In early 2016, Chow announced plans to return to the Centre for Chinese Contemporary Art for a follow up exhibition which would take place for six months from February as part of the centre's 30th anniversary celebrations. The new exhibition, entitled InStangram, would follow on from Chow's previous Takeaway exhibition by presenting 30 new designs featuring food, locations and objects inspired by Chow's experiences of growing up as an English-born Chinese man in Manchester.

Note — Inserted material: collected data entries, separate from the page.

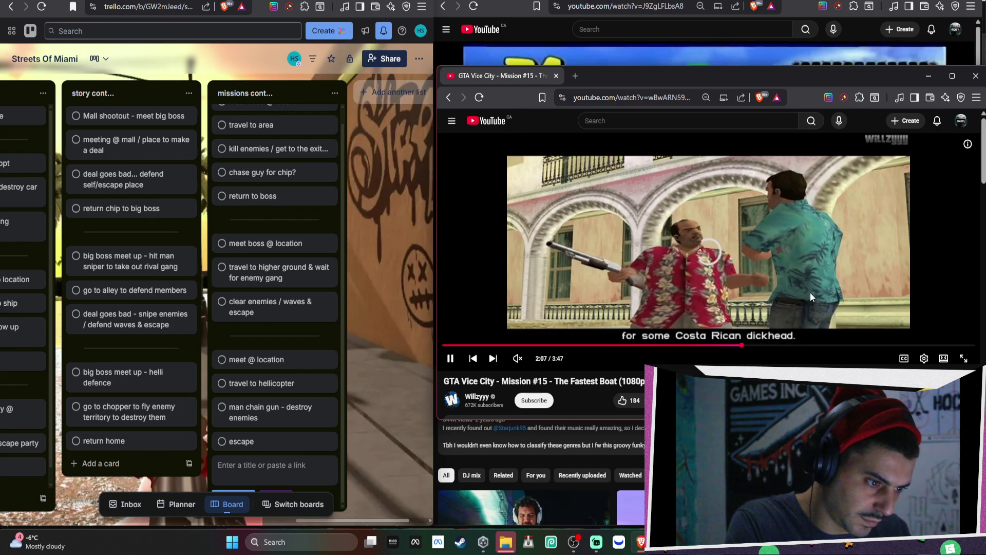
key(Right)
key(Right)
key(Right)
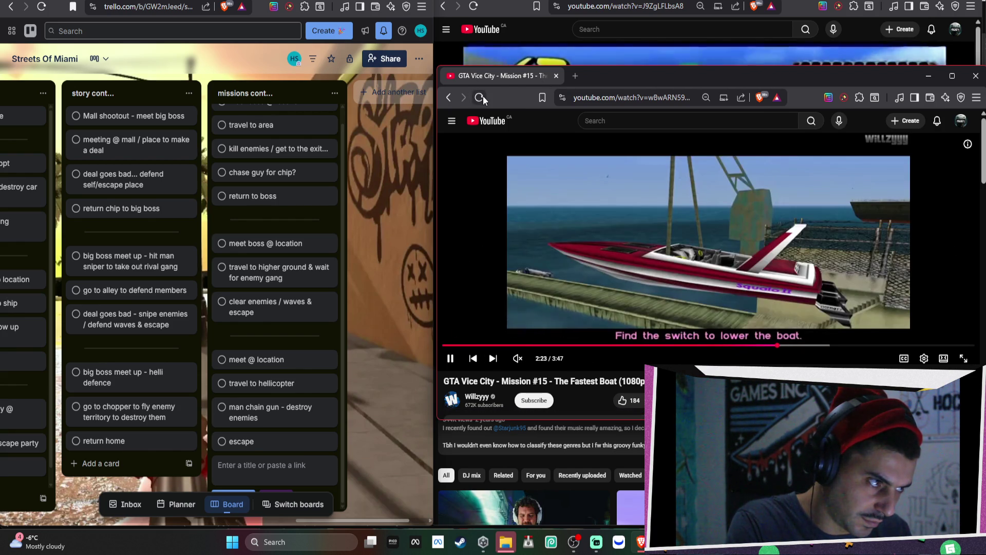
click(479, 97)
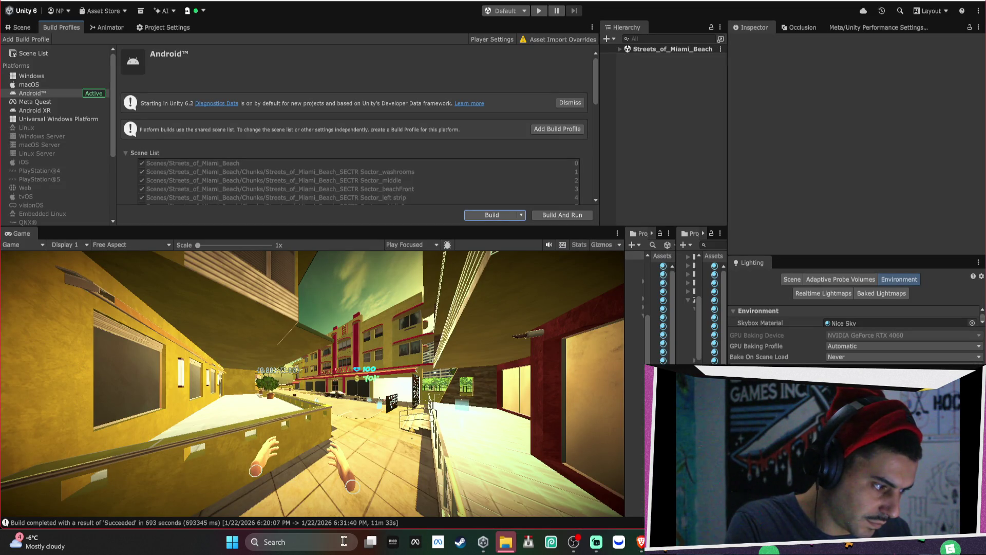
Step: Launch Meta Quest Developer Hub from the taskbar and return to the Unity editor
click(410, 546)
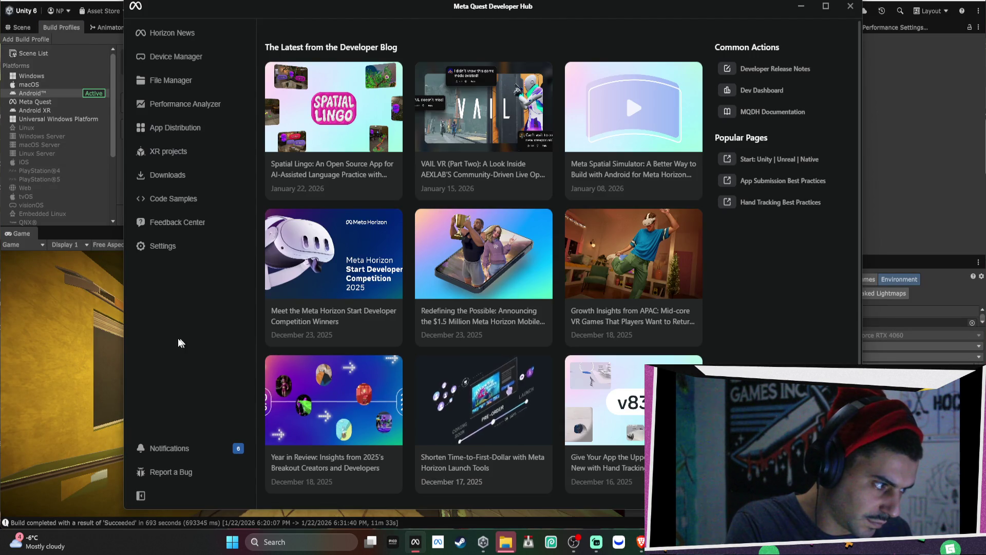
click(114, 347)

On 3 August 2026, the Manchester Arndale shopping centre launched MCR Made; a 3D exhibition of giant inflatable figures. Based on Stanley Chow’s instantly recognisable designs, the suspended figures showed famous Mancunians and those who had shaped the city. The eclectic mix included comedian Caroline Aherne, footballer Marcus Rashford, scientist Alan Turing, and poet Lemn Sissay. As part of the exhibition Chow made a new portrait of MP Ellen Wilkinson, a suffragette and women’s rights campaigner born in Manchester, who was the first female Education Secretary in the British Cabinet. The artwork links to the Arndale Centre’s ‘Ask for Ellen’ initiative which began in 2022, aiming to combat period poverty by offering free sanitary products for those in need.